_Questions to answer_
1 > Answer these from the Microsoft Build conference post:
(a) Which company makes the ARM processor that powers Volterra?
(b) Who likened the Hybrid Loop to the math co-processor of old?
(c) What can Copilot infer its full code suggestions from?
2 > Write the next part of the Microsoft Build conference post, picking up after its last sentence.

_Selected excerpt_
Ah! It’s my favorite time of year again. The Microsoft Build developer conference is here and boy do we have some great things coming this year from Microsoft.
Project Volterra
Probably the biggest part of the day was the announcement of Project Volterra. This is part of their Open Hardware Ecosystem that aims to obfuscate platforms. From Wi-Fi and cellular chipsets that ensure you are connected, to GPUs and CPUs that share workloads. Now comes a new chip into that former scenario: the Neural Processing Unit (NPU from here on out as I can barely spell Neural). With this NPU in combination with CPU and GPU you can offload AI intensive workloads from either the GPU or CPU and let the NPU handle it. They showed that the NPU is capable of producing AI models faster than a CPU/GPU and while using less electricity.
Volterra is a development kit for AI powered by an ARM processor made by Qualcomm. This has an NPU built in and allows for developers to explore AI scenarios from the a new SDK called the Qualcomm Neural Processing SDK. Among those announcements came the big surprise that there will be a full version of Visual Studio 2022 optimized for ARM64 as well as VSCode. You can program in Visual C++, .NET 6, or Java. WSL (Windows Subsystem for Linux) and WSA (Windows Subsystem for Android) will also run on this device.
That’s not all. I hear some of you grumbling that that isn’t how you do AI workloads, well Microsoft is also helping the python, node, git, and LLVM community come to native ARM64 processors too. The sizzle video even points out that it will have Multiple Ports! Yeah, but ports from earlier this century. It shows a Mini-Display Port and USB-A on the back of the device. Here, watch the sizzle video for yourself. I particularly thought that the Earth shattering part was cringe worthy, but who knows maybe this is Earth shattering.
This is amazing stuff! However, going back to obfuscating layers of platforms, there’s something called the Hybrid Loop. With the Hybrid Loop you can have your AI workload offloaded to the cloud for processing. Panos Panay and Scott Hanselman likened this to the math co-processor of old.
Enough about AI for now. I’m not sure I’ll use it any time soon. What else came up at Build?
Copilot GA
Last year at Build, Microsoft introduced us to Copilot. Copilot is said to be an AI pair programming buddy. (Didn’t you say enough about AI for now?!?) Well This pair programming buddy can provide full code suggestions inferred from code or comments. Now it’s available for everyone that wants to try it, and you should. It’s an amazing experience.
Microsoft Dev Box
Last year introduced us to GitHub CodeSpaces. CodeSpaces spins up a development environment for your code magically at the press of a button. Literally. Just go to GitHub, find your favorite project, and press .

Stored records
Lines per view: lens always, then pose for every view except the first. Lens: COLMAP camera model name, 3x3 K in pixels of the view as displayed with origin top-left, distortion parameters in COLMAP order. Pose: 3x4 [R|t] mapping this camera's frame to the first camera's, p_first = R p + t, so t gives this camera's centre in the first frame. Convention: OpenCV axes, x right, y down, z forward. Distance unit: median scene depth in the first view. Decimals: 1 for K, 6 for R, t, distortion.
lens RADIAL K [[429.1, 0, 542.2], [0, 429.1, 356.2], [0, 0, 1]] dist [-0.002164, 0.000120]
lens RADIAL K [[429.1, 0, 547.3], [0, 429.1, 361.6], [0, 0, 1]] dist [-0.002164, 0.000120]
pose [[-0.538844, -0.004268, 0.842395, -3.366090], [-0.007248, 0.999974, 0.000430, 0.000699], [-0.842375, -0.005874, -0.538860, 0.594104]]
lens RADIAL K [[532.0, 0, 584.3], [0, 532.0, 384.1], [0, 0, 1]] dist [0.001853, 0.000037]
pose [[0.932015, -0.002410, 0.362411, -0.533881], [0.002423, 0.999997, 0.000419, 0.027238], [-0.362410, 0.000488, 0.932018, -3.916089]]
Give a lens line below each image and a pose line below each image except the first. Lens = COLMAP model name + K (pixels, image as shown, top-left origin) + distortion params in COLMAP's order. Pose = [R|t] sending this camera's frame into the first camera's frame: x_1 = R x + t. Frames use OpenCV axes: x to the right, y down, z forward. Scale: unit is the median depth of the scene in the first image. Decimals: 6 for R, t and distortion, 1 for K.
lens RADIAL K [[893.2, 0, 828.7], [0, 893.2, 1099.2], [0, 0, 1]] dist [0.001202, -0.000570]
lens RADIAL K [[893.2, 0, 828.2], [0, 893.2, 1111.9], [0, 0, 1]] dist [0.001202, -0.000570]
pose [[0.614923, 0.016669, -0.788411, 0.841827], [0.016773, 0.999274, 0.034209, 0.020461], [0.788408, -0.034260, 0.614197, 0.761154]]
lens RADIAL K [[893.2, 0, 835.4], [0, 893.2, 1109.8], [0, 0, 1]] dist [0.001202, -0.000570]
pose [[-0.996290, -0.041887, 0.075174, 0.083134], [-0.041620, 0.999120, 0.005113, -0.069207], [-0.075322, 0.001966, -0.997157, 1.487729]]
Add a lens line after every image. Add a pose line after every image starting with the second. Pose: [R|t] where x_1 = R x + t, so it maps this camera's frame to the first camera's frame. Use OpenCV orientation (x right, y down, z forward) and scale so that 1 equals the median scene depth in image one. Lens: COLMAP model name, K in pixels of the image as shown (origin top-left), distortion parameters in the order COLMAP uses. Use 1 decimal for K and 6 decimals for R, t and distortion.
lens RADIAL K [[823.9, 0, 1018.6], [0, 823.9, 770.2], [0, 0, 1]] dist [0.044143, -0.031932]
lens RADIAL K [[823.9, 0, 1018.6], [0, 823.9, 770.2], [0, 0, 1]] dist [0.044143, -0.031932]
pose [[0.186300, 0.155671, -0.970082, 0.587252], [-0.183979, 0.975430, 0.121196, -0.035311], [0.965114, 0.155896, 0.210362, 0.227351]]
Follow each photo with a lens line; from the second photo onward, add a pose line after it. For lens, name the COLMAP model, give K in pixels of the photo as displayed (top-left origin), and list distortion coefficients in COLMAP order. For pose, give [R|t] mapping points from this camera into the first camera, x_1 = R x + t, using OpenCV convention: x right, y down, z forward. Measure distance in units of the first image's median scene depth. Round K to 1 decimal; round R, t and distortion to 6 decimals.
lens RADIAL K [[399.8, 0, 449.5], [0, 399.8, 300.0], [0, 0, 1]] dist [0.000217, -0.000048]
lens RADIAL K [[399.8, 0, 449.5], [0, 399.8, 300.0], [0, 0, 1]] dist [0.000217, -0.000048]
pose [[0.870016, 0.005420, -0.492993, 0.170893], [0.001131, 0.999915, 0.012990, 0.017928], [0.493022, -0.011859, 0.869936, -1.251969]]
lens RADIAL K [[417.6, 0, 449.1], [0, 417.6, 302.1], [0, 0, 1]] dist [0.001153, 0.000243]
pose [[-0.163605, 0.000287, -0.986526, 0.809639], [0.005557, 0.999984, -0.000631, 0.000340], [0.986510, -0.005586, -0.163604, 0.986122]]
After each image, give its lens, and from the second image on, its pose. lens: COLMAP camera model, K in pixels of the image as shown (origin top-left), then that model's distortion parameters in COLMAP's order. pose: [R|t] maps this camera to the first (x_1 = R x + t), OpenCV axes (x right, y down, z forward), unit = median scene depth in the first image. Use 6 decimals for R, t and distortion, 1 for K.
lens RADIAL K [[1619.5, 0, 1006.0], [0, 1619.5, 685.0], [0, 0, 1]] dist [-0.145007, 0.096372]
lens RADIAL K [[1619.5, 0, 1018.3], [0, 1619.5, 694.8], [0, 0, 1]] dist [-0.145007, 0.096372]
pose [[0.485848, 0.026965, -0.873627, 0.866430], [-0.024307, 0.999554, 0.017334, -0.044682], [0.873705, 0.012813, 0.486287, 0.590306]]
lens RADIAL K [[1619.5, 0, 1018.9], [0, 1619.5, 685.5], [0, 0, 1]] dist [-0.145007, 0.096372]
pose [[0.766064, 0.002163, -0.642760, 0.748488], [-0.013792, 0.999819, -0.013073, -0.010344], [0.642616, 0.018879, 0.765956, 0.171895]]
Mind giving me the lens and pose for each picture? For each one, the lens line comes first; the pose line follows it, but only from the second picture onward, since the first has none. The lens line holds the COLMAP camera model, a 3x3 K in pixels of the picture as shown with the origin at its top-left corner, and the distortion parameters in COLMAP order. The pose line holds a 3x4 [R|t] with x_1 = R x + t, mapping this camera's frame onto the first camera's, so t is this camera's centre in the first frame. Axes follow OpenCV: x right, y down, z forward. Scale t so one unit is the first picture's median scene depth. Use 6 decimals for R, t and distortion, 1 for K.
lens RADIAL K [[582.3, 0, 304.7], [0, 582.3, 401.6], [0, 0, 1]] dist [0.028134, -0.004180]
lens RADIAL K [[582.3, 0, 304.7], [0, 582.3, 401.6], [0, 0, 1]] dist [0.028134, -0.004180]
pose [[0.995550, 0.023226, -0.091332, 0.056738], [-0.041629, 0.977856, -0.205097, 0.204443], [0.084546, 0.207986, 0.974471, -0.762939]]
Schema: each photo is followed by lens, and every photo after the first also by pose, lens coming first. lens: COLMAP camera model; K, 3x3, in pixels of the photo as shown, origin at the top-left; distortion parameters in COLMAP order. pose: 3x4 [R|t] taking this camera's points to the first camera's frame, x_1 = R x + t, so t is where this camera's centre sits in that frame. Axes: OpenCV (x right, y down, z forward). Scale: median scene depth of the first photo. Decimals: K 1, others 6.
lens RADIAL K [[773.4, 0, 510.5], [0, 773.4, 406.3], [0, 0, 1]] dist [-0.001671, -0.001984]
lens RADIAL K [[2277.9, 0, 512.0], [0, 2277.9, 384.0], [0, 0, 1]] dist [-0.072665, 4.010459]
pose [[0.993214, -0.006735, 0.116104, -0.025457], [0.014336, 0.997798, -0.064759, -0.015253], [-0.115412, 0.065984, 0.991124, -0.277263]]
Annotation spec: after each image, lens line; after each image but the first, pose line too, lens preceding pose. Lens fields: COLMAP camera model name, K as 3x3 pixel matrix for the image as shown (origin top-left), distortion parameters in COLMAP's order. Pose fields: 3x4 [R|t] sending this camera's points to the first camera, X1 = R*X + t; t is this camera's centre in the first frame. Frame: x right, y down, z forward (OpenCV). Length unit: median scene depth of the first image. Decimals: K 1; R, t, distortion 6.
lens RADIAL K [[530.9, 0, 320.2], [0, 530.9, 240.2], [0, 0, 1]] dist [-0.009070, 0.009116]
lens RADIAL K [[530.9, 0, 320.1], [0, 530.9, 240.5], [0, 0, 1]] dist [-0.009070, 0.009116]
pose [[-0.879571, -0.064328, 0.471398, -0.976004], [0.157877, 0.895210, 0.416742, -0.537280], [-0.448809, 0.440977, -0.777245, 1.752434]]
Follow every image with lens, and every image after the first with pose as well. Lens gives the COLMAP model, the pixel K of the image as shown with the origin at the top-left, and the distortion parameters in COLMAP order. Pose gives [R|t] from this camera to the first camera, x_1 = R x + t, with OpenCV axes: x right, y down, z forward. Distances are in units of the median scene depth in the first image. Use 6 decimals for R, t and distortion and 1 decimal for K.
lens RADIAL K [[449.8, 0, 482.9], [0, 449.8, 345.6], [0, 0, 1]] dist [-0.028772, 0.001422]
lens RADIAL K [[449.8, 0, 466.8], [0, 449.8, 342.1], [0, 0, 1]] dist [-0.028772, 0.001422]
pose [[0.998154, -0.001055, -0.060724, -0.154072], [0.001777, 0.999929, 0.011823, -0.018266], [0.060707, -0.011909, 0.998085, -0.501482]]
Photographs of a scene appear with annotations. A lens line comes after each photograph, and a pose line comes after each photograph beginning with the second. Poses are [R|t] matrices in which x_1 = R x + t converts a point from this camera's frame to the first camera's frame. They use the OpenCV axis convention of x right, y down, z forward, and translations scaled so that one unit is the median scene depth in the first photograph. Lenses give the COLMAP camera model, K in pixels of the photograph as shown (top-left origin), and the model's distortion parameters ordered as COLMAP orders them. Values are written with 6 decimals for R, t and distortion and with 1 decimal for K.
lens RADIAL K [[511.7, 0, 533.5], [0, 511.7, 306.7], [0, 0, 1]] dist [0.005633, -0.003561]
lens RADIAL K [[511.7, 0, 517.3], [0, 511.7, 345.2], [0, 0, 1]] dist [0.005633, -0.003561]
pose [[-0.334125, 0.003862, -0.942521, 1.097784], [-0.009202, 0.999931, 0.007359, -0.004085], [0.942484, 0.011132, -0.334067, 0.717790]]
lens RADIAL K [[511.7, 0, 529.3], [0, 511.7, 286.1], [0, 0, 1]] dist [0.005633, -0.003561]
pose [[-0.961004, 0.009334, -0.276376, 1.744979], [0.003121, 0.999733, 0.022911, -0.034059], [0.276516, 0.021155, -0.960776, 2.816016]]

_Responses per task_
1 >
(a) Qualcomm
(b) Panos Panay and Scott Hanselman
(c) Code or comments

2 >
. Magically Visual Studio Code appears and your development environment is ready for editing. But what if you need a heavier dev environment than VSCode? What if you need Visual Studio 2022 and a host of binaries and documentation. What if you need a real Dev Box. Well that’s where Microsoft Dev Box
comes in. Imagine spinning up a Virtual Machine in the cloud for your development environment. You would only need a browser or a Virtual Desktop client on your local machine to take advantage of it. I can see it now, thousands of Chromebooks being used for Windows Development because the developer doesn’t need a $3000 computer anymore, just a relatively modest cost of a Windows VDM.
Microsoft Store
There were a couple of announcements around the store. The first was Microsoft Store Ads. A new product that allows developers to advertise their games or apps in the app store.
They also announced that if you bring your own payment gateway to apps in the Microsoft Store you don’t have to pay Microsoft a tax for using their store. This is Huge compared to Apple and Google forcing apps to pay a 30% chunk of their money just for the honor of being in that store. Shame shame.
Windows 11 Widgets
Speaking of things nobody uses in Windows, the Windows 11 widgets bar will soon allow developers to create their own widgets. This will be like a PWA that runs inside that Widgets bar that I turn off as fast as I can to recover that real estate on my task bar.
CodeTour
Okay this one isn’t new. In fact it’s about 2 years old now. But, I just learned about this amazing extension in Visual Studio Code called CodeTour . CodeTour takes a user on a tour of the codebase with extra modals highlighting your code. It’s like a first run experience for your code. And before you say you’d never use that, just imagine the first time you saw your current code. Wouldn’t you have liked a little guidance for where things were?